In general treatments are only effective in
treating the symptoms of MS, and only to a limited degree. Much more research
is needed to find better treatments, or possibly a cure.
I have personally spoken to a number of people
who are diagnosed with MS, and they all seem to have a similar story. They all
suffered from years of symptoms, with no diagnosis. For example I spoke with
someone on the Internet named Rolf. His story was much like many of the others
I had heard. He began having symptoms of severe weakness in his right leg. It
had gotten so bad that he couldn't walk. He underwent the series of tests, and
left with no diagnosis. He had gotten better, and a short time later the same
thing occurred and he once again was admitted to the hospital for extensive
tests. He again left with no diagnosis. The symptoms have come and gone again
over the years and there is still no answer as to why. He does believe that it
is MS but with the difficulty of diagnosis he is forced to just live with the
pain, and suffering. He told me "There must be lots of people like us out
there, all craving for more or more satisfactory information, I reckon. I think
one of the most difficult and frightening aspects of MS is the fact that little
is known about its origins, how it can be treated and perhaps above all, how it
can be diagnosed without a doubt and within reasonable time." Many of them
were dismissed, and taken as having stress or other psychological problems.
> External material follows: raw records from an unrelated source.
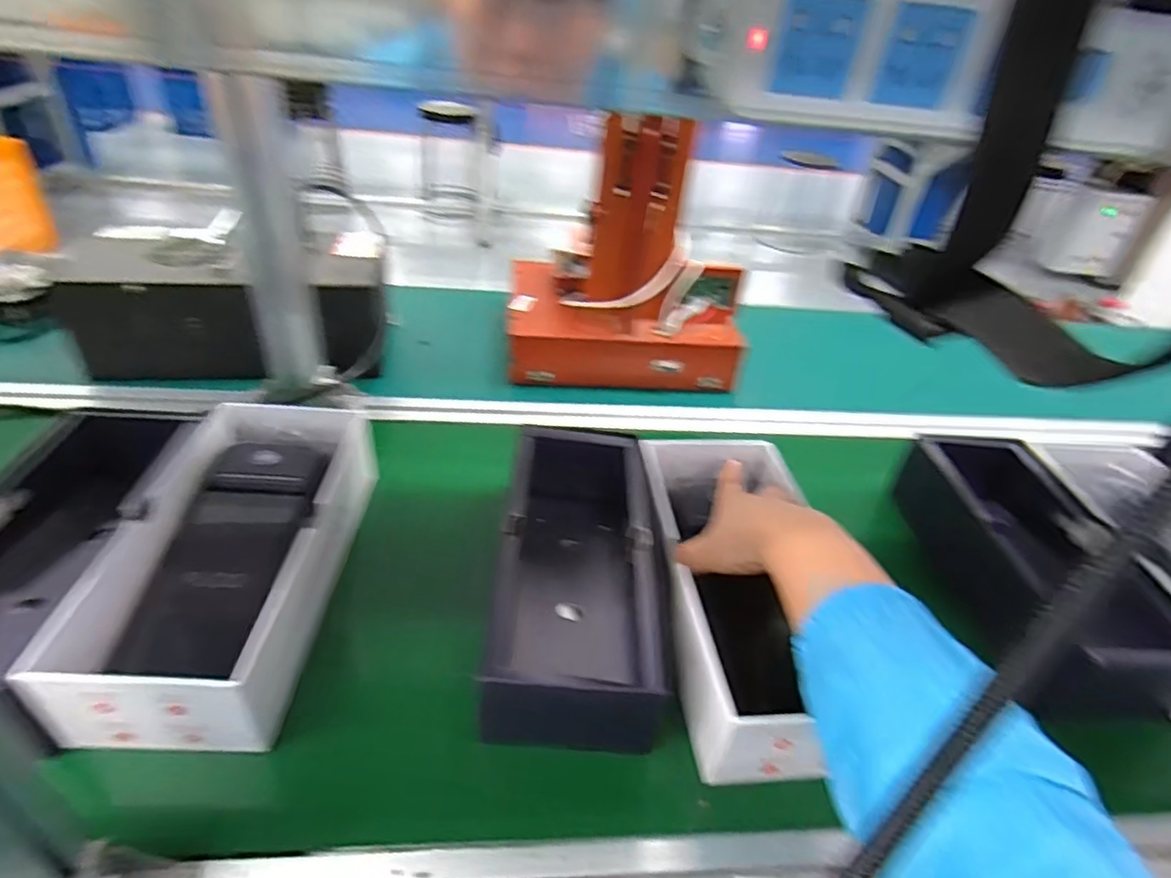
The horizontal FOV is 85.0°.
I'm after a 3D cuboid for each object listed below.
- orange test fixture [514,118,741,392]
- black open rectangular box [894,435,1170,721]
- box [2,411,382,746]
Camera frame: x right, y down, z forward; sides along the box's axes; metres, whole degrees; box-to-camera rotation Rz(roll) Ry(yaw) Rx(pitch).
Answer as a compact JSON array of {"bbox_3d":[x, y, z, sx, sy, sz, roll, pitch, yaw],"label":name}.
[{"bbox_3d":[0.050,-0.217,0.733,0.262,0.270,0.163,2,39,-3],"label":"orange test fixture"},{"bbox_3d":[0.377,0.100,0.551,0.108,0.083,0.258,-1,39,-7],"label":"black open rectangular box"},{"bbox_3d":[-0.251,0.074,0.467,0.126,0.072,0.278,3,39,-2],"label":"box"}]

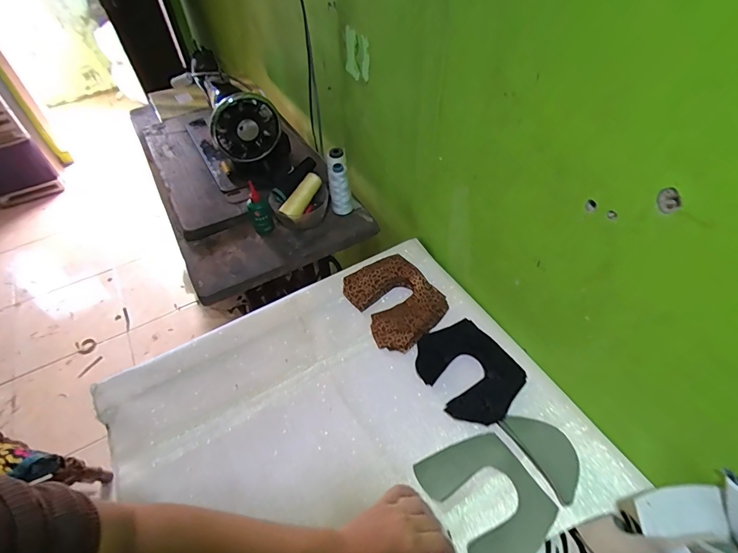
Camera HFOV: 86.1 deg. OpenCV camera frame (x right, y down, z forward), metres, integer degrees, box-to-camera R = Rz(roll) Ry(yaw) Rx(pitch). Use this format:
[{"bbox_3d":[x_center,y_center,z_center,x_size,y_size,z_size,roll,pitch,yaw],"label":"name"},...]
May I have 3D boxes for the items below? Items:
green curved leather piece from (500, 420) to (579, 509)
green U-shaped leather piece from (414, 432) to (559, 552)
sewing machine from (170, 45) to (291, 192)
[{"bbox_3d":[0.237,0.230,0.525,0.059,0.010,0.114,-26,53,-16],"label":"green curved leather piece"},{"bbox_3d":[0.154,0.282,0.503,0.125,0.006,0.155,-25,53,-19],"label":"green U-shaped leather piece"},{"bbox_3d":[-0.340,-0.373,0.934,0.185,0.217,0.356,-27,53,-17],"label":"sewing machine"}]

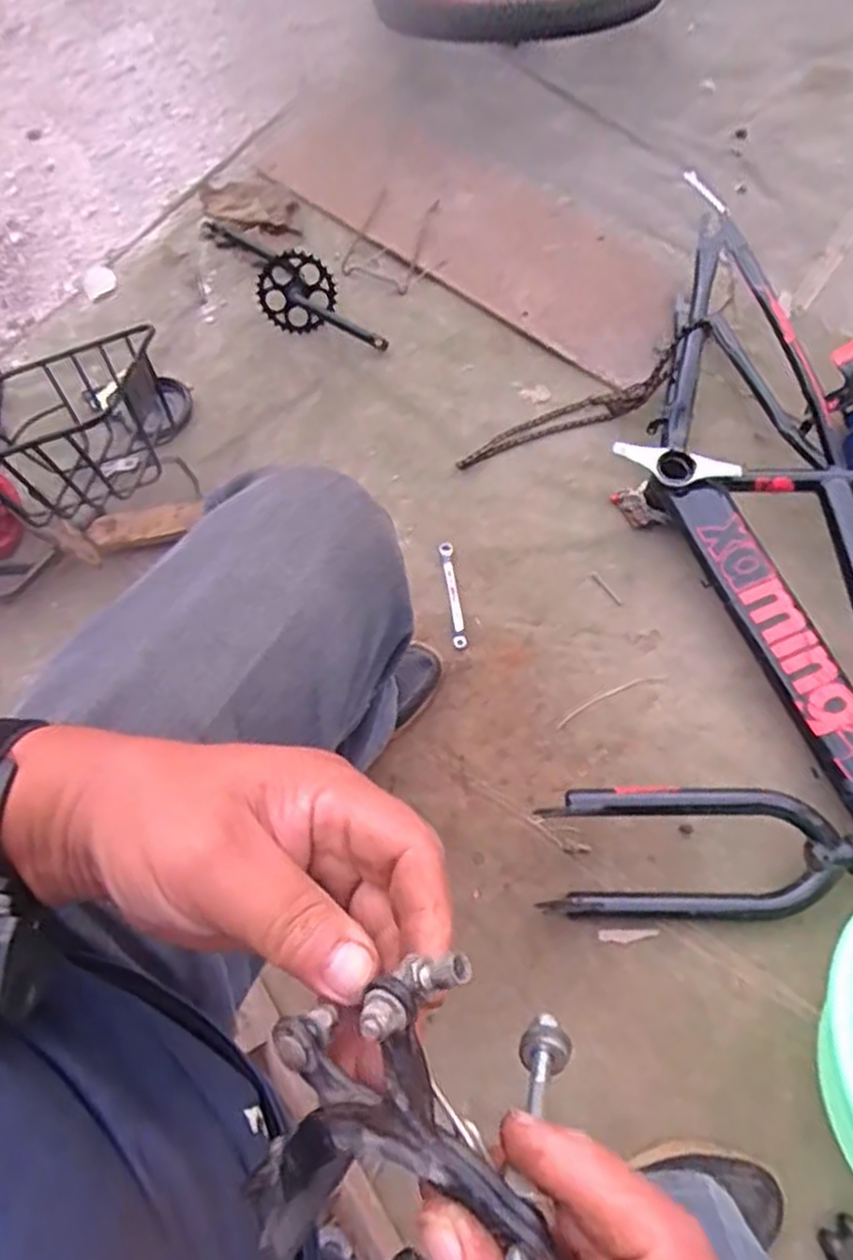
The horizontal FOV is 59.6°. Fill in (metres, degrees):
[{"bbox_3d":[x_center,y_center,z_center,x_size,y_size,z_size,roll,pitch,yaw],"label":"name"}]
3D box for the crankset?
[{"bbox_3d":[-0.210,-0.500,1.039,0.353,0.094,0.099,41,71,13],"label":"crankset"}]

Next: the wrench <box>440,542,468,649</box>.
[{"bbox_3d":[0.033,-0.044,0.909,0.017,0.012,0.136,-6,68,-4],"label":"wrench"}]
After years of suffering, they would finally have a MRI or LP come back
positive. Some of them never have. I have spoken to people who are no longer
ambulatory due to paralysis and still have all negative tests. Much more
research is needed to find the answers to all of the questions around this
enigma. I hope that, in the future, not only will a cure be available but also
knowledge of the cause and prevention.